Answer. Classification, prediction, \(n = 20\), \(p = 13\).

  1. We are interested in predicting the % change in the USD/Euro exchange rate in relation to the weekly changes in the world stock markets. Hence we collect weekly data for all of 2012. For each week we record the % change in the USD/Euro, the % change in the US market, the % change in the British market, and the % change in the German market.

Answer. Regression, prediction, \(n = 52\), \(p = 3\).

Exercise 2.3 We now revisit the bias-variance decomposition.

  1. Provide a sketch of a typical (squared) bias, variance, training error, test error, and Bayes (or irreducible) error curves, on a single plot, as we go from less flexible statistical learning methods towards more flexible approaches. The \(x\)-axis should represent the amount of flexibility in the method, and the \(y\)-axis should represent the values for each curve. There should be five curves. Make sure to label each one.

Answer.

  1. Explain why each of the five curves has the shape displayed in part (a).

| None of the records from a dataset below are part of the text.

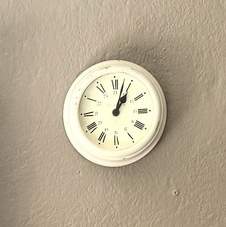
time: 1:02
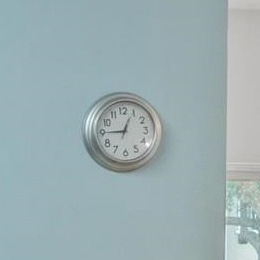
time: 12:45
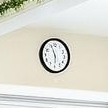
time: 5:56
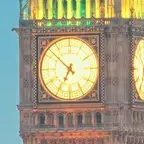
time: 6:52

Answer. The value of each measure in part (a) changes at different rates and in different directions as we go from less flexible statistical learning methods towards more flexible approaches. Broadly, this is why each curve has a different shape. Specifically:

  • Bias refers to the error that is introduced by approximating a real-life problem with a much simpler model. In general, bias will decrease as models become more flexible, because more flexibility will lead to better approximations of a real-life problem, reducing error.
  • Variance refers to the amount by which \(\hat f\) would change if we estimated it using a different training set. In general, variance will increase as models become more flexible, because a more flexible model will pick up patterns in the training data better which may differ between training sets.
  • Training error refers to the quality of fit of the model to the training data. In general, training error will steadily increase as models become more flexible, because more flexibility will allow the model to closely follow the training data.
  • Test error refers to the quality of fit of the trained model to the test data. In general, test error will be U-shaped because of the bias-variance trade-off.
  • Irreducible error refers to random error that is independent of \(X\). Because irreducible error is independent of \(X\), it remains stable regardless of model flexibility.

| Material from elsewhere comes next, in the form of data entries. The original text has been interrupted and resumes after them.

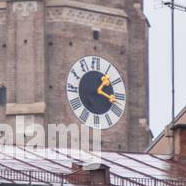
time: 1:18
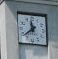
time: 11:38
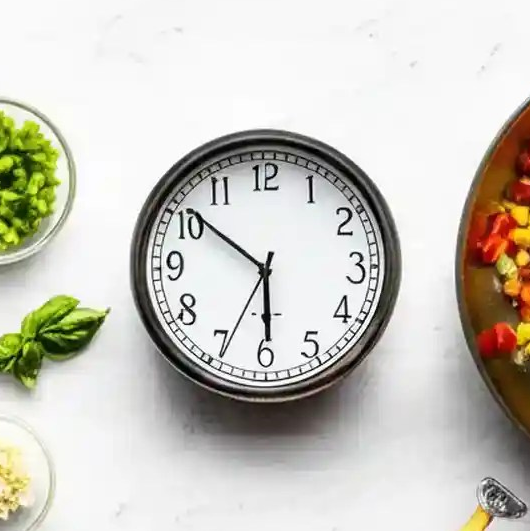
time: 5:51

Exercise 2.4 You will now think of some real-life applications for statistical learning.

  1. Describe three real-life applications in which classification might be useful. Describe the response, as well as the predictors. Is the goal of each application inference or prediction? Explain your answer.

Answer.

  • Predicting whether or not a customer is likely to purchase more if items are discounted on a web store. The predictor would be whether or not they are likely to purchase more items; the predictors would be purchase history of discounted and full price items, and purchase frequency. The goal would be prediction in order to determine whether to show discounts to a customer more or less frequently.

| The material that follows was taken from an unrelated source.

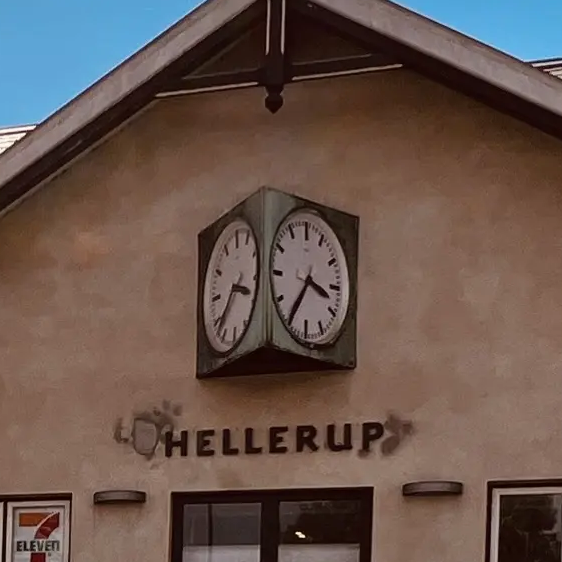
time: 3:35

  • Understanding what demographic groups enjoy Star Trek. The response would again be whether or not someone is a Trekkie; the predictors would be various demographic variables such as age, gender identity, ethnicity, and so on. The goal would be inference about whether Star Trek appeals to specific groups or is enjoyable to a diverse audience.

  • Understanding what kind of people like raisin cookies. The response would be whether or not someone likes raisin cookies; the predictors would be levels of psychopathy and sadism. The goal would be inference about whether people who like raisin cookies are secretly evil.

  1. Describe three real-life applications in which regression might be useful. Describe the response, as well as the predictors. Is the goal of each application inference or prediction? Explain your answer.

Answer.

  • Predicting the temperature tomorrow where you live. The response would be temperature in degrees Celsius; the predictors would be average temperature where you live in the past seven days, the latitude, longitude, and altitude of where you live, and the month of the year. The goal would be prediction in order to decide what outfit you might wear tomorrow.

  • Understanding what aspects of a video game lead to people playing it longer. The response would be minutes spent playing a game; the predictors would be game genre, whether the game is an original or sequel, whether the game is singleplayer, multiplayer, or both, and the game developer. The goal would be inference to determine what makes a game engaging.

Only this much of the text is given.